Genuinely can't tell how much he believes it, vs. how much it's the academic version of performance art where he' says's saying to the Establishment, "you wanna believe in hippy-dippy Chaco soooo bad. What if they were a state? What if they did rule by imposed hierarchical coercion? What if the outlying Great Houses weren't a voluntary alignment with Chacoan ideology but an imposition of it by force? Why do you think there couldn't be a North American empire? Does that challenge your ideas of Chacoans as peaceful religious noble savages too much?" He has a very well-written and thought-provoking chapter in The Oxford Handbook of Southwest Archaeology about the need for scientific imagination and narrative history. It begins like this:
A colleague once told me that it was impossible to write a narrative history of the ancient Southwest. So I wrote one.

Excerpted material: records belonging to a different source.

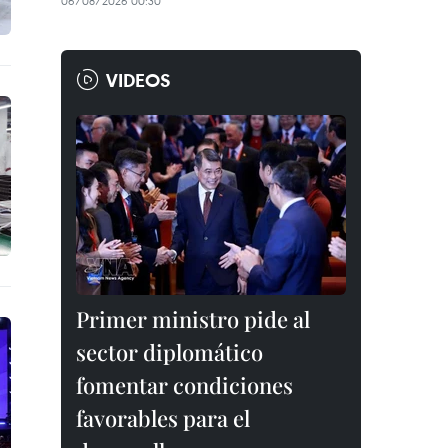
06/08/2026 00:30
VIDEOS
Primer ministro pide al
sector diplomático
fomentar condiciones
favorables para el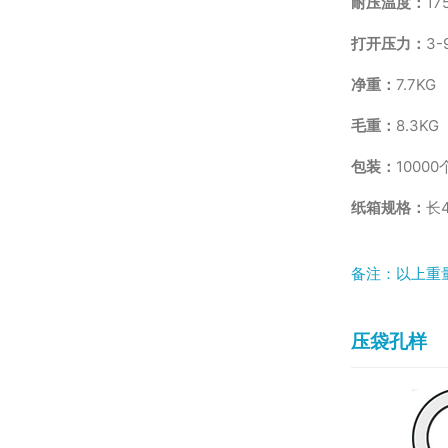
耐压温度：
17
打开压力：
3-
净重：
7.7KG
毛重：
8.3KG
包装：
10000
纸箱规格：
长4
备注：以上重
压袋孔样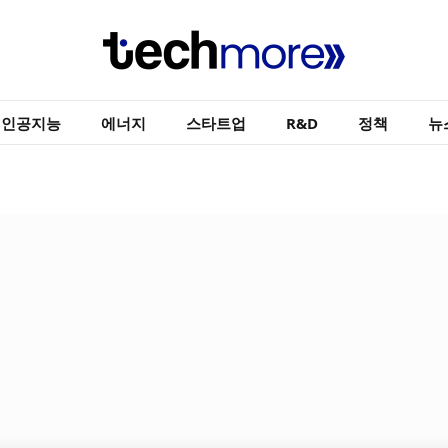
인공지능
에너지
스타트업
R&D
정책
뉴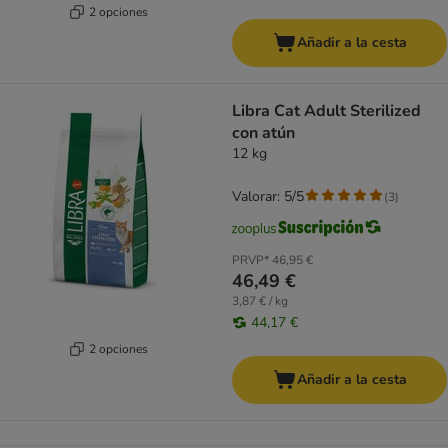
2 opciones
Añadir a la cesta
Libra Cat Adult Sterilized
con atún
12 kg
Valorar: 5/5
(
3
)
PRVP*
46,95 €
46,49 €
3,87 € / kg
44,17 €
2 opciones
Añadir a la cesta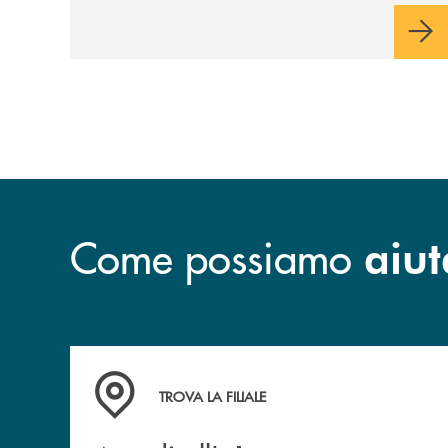
cultura, ambiente e futuro
Come possiamo
aiut
Accedi all' elenco completo&nbsp; delle&nbsp;
TROVA LA FILIALE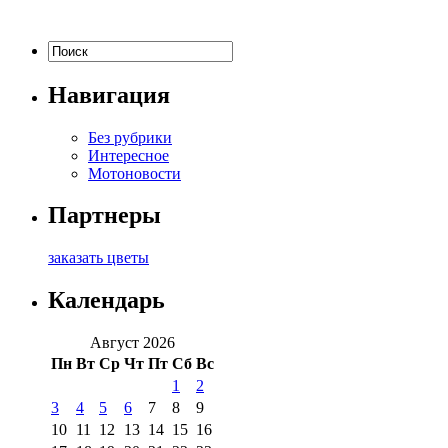
Навигация
Без рубрики
Интересное
Мотоновости
Партнеры
заказать цветы
Календарь
Август 2026
Пн
Вт
Ср
Чт
Пт
Сб
Вс
1
2
3
4
5
6
7
8
9
10
11
12
13
14
15
16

In my narrative (Lekson 2009), there were rises and falls, triumphs and tragedies, nobles and commoners, war and peace, cities and countrysides—tropes of history everywhere in the world—but these almost never appeared in scholarly accounts of the ancient Southwest. And that was the polemic of my history: American anthropological archaeology denies to Native societies north of Mexico any significant history (Lekson 2010). Just a few notable events, mostly natural: a drought here, a collapse there, a migration or two, and so forth—but no kings-and-battles history, nothing for narrative.
It's a political stance as much as it's an archaeological claim, and he has been annoying other Chaco specialists for decades with this.